Exercise data ::
+++

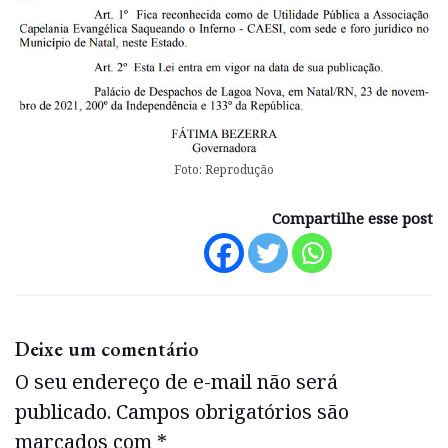
Foto: Reprodução
Compartilhe esse post
Deixe um comentário
O seu endereço de e-mail não será
publicado.
Campos obrigatórios são
marcados com
*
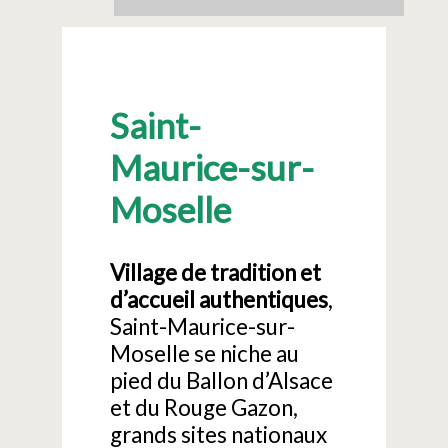
Saint-
Maurice-sur-
Moselle
Village de tradition et
d’accueil authentiques
,
Saint-Maurice-sur-
Moselle se niche au
pied du Ballon d’Alsace
et du Rouge Gazon,
grands sites nationaux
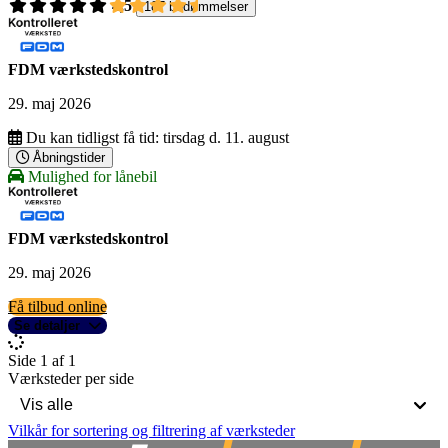
4,5
187 bedømmelser
FDM værkstedskontrol
29. maj 2026
Du kan tidligst få tid:
tirsdag d. 11. august
Åbningstider
Mulighed for lånebil
FDM værkstedskontrol
29. maj 2026
Få tilbud online
Se detaljer
Side 1 af 1
Værksteder per side
Vilkår for sortering og filtrering af værksteder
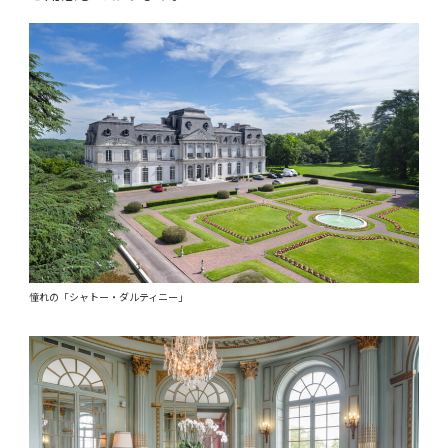
憧れの「シャトー・ダルティニー」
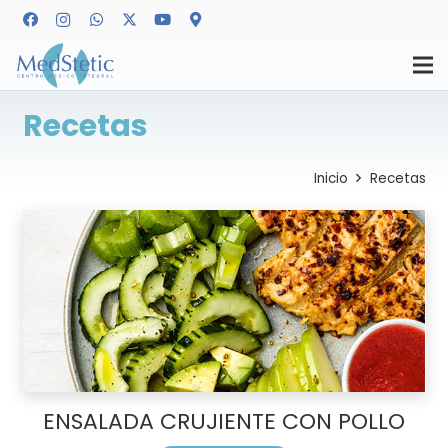
Recetas
Inicio
Recetas
ENSALADA CRUJIENTE CON POLLO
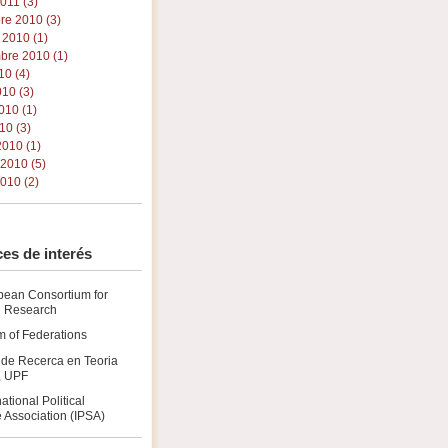
011 (3)
re 2010 (3)
 2010 (1)
bre 2010 (1)
10 (4)
010 (3)
010 (1)
10 (3)
010 (1)
 2010 (5)
010 (2)
es de interés
pean Consortium for
al Research
 of Federations
 de Recerca en Teoria
a, UPF
national Political
 Association (IPSA)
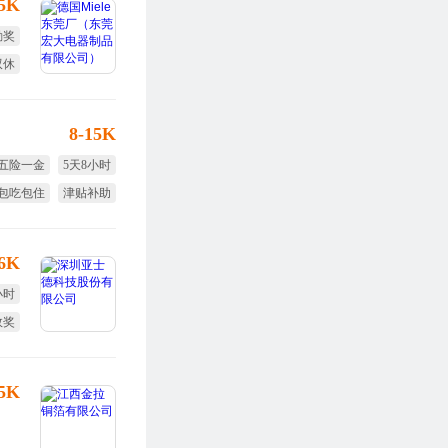
15K
勤奖
双休
8-15K
五险一金
5天8小时
包吃包住
津贴补助
生日福利
节日福利
16K
小时
效奖
福利
25K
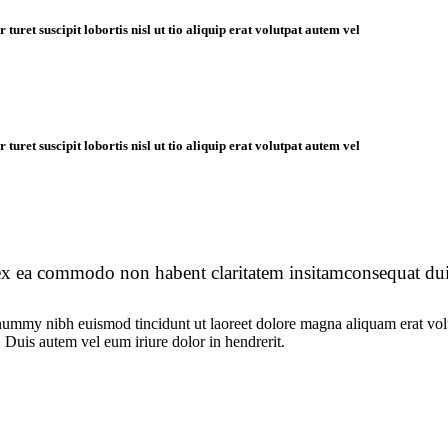
uret suscipit lobortis nisl ut tio aliquip erat volutpat autem vel
uret suscipit lobortis nisl ut tio aliquip erat volutpat autem vel
ip ex ea commodo non habent claritatem insitamconsequat duis
onummy nibh euismod tincidunt ut laoreet dolore magna aliquam erat vol
 Duis autem vel eum iriure dolor in hendrerit.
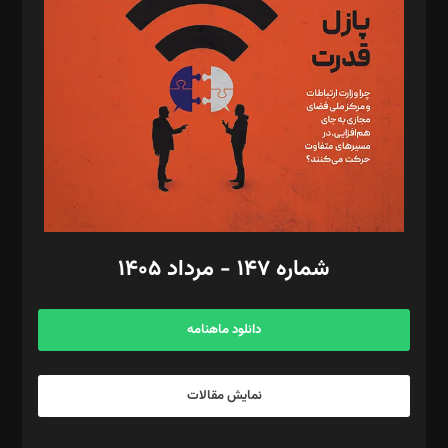
مصطفی مسجدی آرانی، ابوالفضل رجبی، زهرا فکرانه، فائزه فتحی
رستمی،مصطفی باستان
ویرایش: نگار استاد‌‌آقا
طراح یونیفرم: مجید توکلی
فیلمبرداری و عکاسی: امیر شفیعی، مانی لطفی زاده
گرافیک و صفحه‌آرایی: سید‌سبحان‌علی ثابت
مد‌یر توسعه تجاری: کامبیز برید‌
امور مالی: شاپور رهبری، محمد‌ کاظمی‌نیا
امور اد‌اری: راضیه محمود‌ی
شماره ۱۴۷ - مرداد ۱۴۰۵
مرکز تماس: ۰۲۱۴۲۸۲۴۰۰۰
آگهی و مشترکین: ۰۹۱۹۹۹۹۰۴۵۴
دانلود ماهنامه
نمایش مقالات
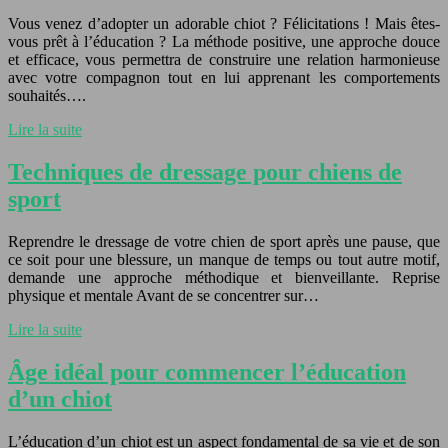
Vous venez d’adopter un adorable chiot ? Félicitations ! Mais êtes-
vous prêt à l’éducation ? La méthode positive, une approche douce
et efficace, vous permettra de construire une relation harmonieuse
avec votre compagnon tout en lui apprenant les comportements
souhaités….
Lire la suite
Techniques de dressage pour chiens de
sport
Reprendre le dressage de votre chien de sport après une pause, que
ce soit pour une blessure, un manque de temps ou tout autre motif,
demande une approche méthodique et bienveillante. Reprise
physique et mentale Avant de se concentrer sur…
Lire la suite
Âge idéal pour commencer l’éducation
d’un chiot
L’éducation d’un chiot est un aspect fondamental de sa vie et de son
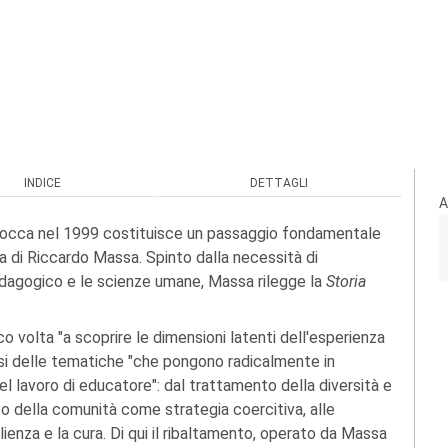
INDICE
DETTAGLI
A
Bicocca nel 1999 costituisce un passaggio fondamentale
a di Riccardo Massa. Spinto dalla necessità di
 pedagogico e le scienze umane, Massa rilegge la
Storia
 volta "a scoprire le dimensioni latenti dell'esperienza
si delle tematiche "che pongono radicalmente in
del lavoro di educatore": dal trattamento della diversità e
l'uso della comunità come strategia coercitiva, alle
nza e la cura. Di qui il ribaltamento, operato da Massa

+++

Work instruction ::
Go through the records and pull out each line that includes the word "votre".

Task output ::
avec votre compagnon tout en lui apprenant les comportements
Reprendre le dressage de votre chien de sport après une pause, que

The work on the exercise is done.